Kesehatan

Sistem Drainase di Indonesia

6 Desember 2017   20:57 Diperbarui: 6 Desember 2017   21:06 372 0 0

Drainase adalah pembuangan alami atau buatan air permukaan dari suatu daerah. Drainase penting untuk fungsi sukses sebuah lokasi proyek. Drainase membantu mengarahkan aliran air (dari hujan atau irigasi) untuk menghilangkannya dari permukaan tanah. Ada dua kegunaan untuk sistem drainase sebagai bagian dari sistem perkotaan atau kota yang ada dan berkembang. Sistem drainase ada di tempat untuk menghilangkan kelebihan air dalam suatu perkembangan. Ini bisa berupa air banjir dan air hujan dan berbagai jenis limpasan. Sistem drainase juga ada untuk membuang air limbah secara efektif, dan ini disebut sebagai sistem saluran pembuangan. 

Tidak memiliki sistem drainase yang tepat di tempat akan mengakibatkan banjir daerah dataran rendah, sehingga menyebabkan kerusakan properti dan risiko kesehatan. Sistem drainase yang efektif adalah sistem yang menghilangkan semua kelebihan air tanpa menimbulkan ketidaknyamanan dalam hal disain. Misalnya, di daerah yang memiliki banyak bangunan seperti tempat tinggal dan pertokoan, tidak bisa ada saluran air terbuka yang mengalir melalui daerah. 

Dari pendapat saya, sistem drainase di Indonesia masih rendah standar kelayakannya di lingkungan perkotaan. Di banyak tempat di Indonesia saat ini, ada kebutuhan besar akan sistem drainase berkelanjutan yang dikelola dengan baik untuk membantu mengelola limpasan air permukaan. Lingkungan tetap bermunculan tanpa perencanaan yang tepat, yang juga melibatkan perencanaan drainase dan pembuangan limbah. Warga secara teratur membuang sampah mereka ke selokan, dan ini menyumbat selokan dan mencegah aliran air, menyebabkan selokan meluap. Hal ini biasa melihat jalan-jalan banjir dengan sampah mengapung di mana-mana setelah curah hujan singkat. 

Situasi seperti ini menciptakan kondisi yang sangat tidak sehat bagi penghuni lingkungan sekitar dan berkontribusi terhadap degradasi lingkungan. Yayat Supriyatna, seorang perencana kota dari Universitas Trisakti di Jakarta, mengatakan bahwa selain curah hujan intensitas tinggi, pembangunan perkotaan di banyak kota di negara tersebut tidak disertai dengan tindakan pengelolaan air yang memadai . Selain itu, banjir melanda wilayah Jakarta Metropolitan, Indonesia pada tanggal 21 Februari 2017. 

Menurut Badan Penanggulangan Bencana Nasional (BNPB), banjir terjadi karena sistem drainase kota tidak dapat menampung air yang meluap . Pihak berwenang yang bertanggung jawab harus mengambil tindakan yang diperlukan untuk mencegah banjir. Dalam beberapa kasus, banjir tidak dapat dikendalikan karena merupakan bencana alam. Oleh karena itu, beberapa proyek penyiapan mitigasi banjir harus dilakukan untuk mencegah kerugian. 

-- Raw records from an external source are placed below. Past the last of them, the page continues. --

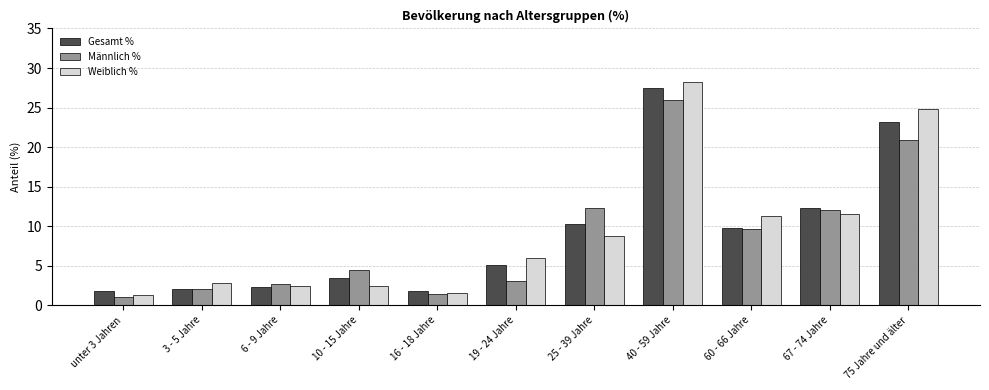

What is the sum of the Gesamt % values at 16 - 18 Jahre and 60 - 66 Jahre?

11.6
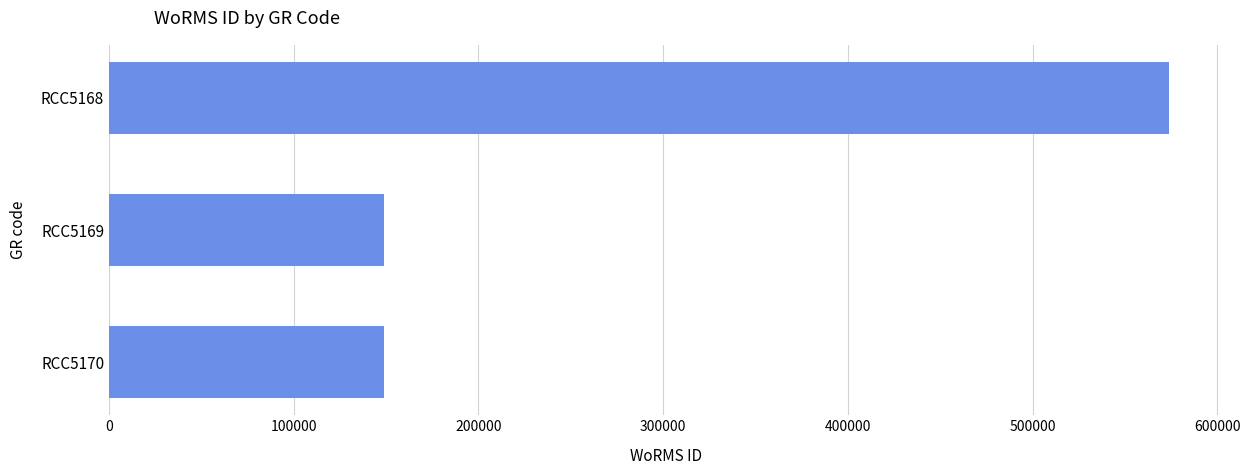

Is it true that the value at RCC5170 is 149142?

True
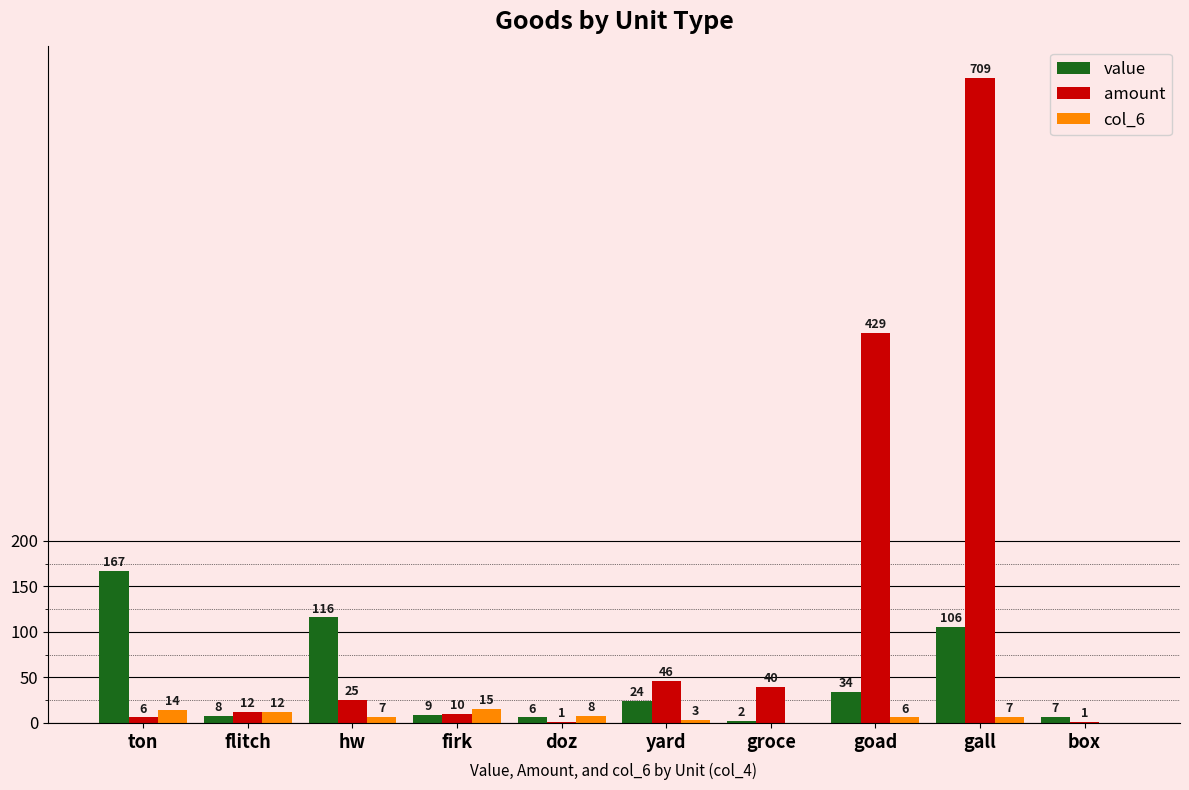

What value does the amount series have at groce, to the nearest 10?

40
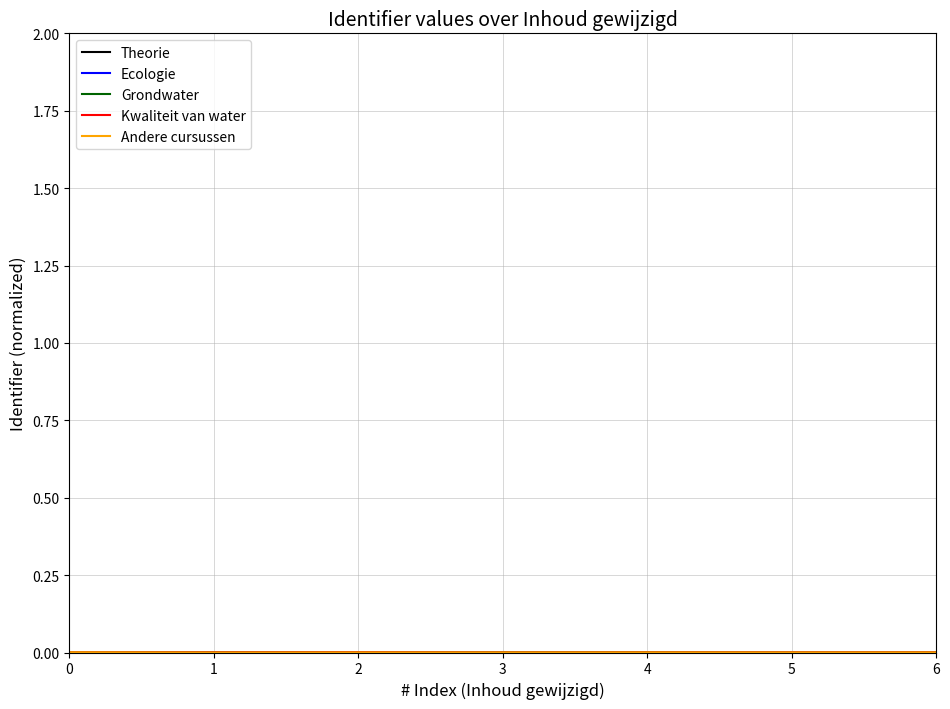

How many lines are shown in the chart?

5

Misalnya, proyek SMART (storm water management and road tunnel) berfungsi sebagai drainase badai dan struktur jalan di Malaysia. Panjang terowongan air badai berjalan 9,7 km sedangkan panjang terowongan jalan tol adalah 4 km. Terowongan yang terpanjang di Malaysia dibangun untuk memecahkan masalah banjir bandang di Kuala Lumpur. Ini bertindak sebagai terowongan jalan bila tidak ada banjir. Dalam situasi di mana tingkat banjir sedang moderat, air hujan akan dialihkan ke ruang drainase bawah di terowongan sementara tingkat atas terowongan tetap terbuka untuk pengendara. Akhirnya, terowongan akan ditutup untuk lalu lintas selama banjir yang sangat berat dan digunakan sepenuhnya agar air banjir bisa lewat dengan menggunakan gerbang kedap air . 

Kesimpulannya, sistem drainase di Indonesia harus ditingkatkan untuk menghindari banjir yang akan menyebabkan kerusakan serius pada rumah, toko dan infrastruktur. Pemerintah harus meninjau dan mengevaluasi sistem drainase yang ada sehingga bisa ditingkatkan. Selain itu, mereka harus mengendalikan kegiatan yang berdampak atau berdampak pada sistem drainase seperti pemeliharaan saluran air dan irigasi yang buruk dan pengotoran sampah. Akhirnya, implementasi MSMA dalam merancang sistem drainase baru dalam pembangunan baru harus ditingkatkan.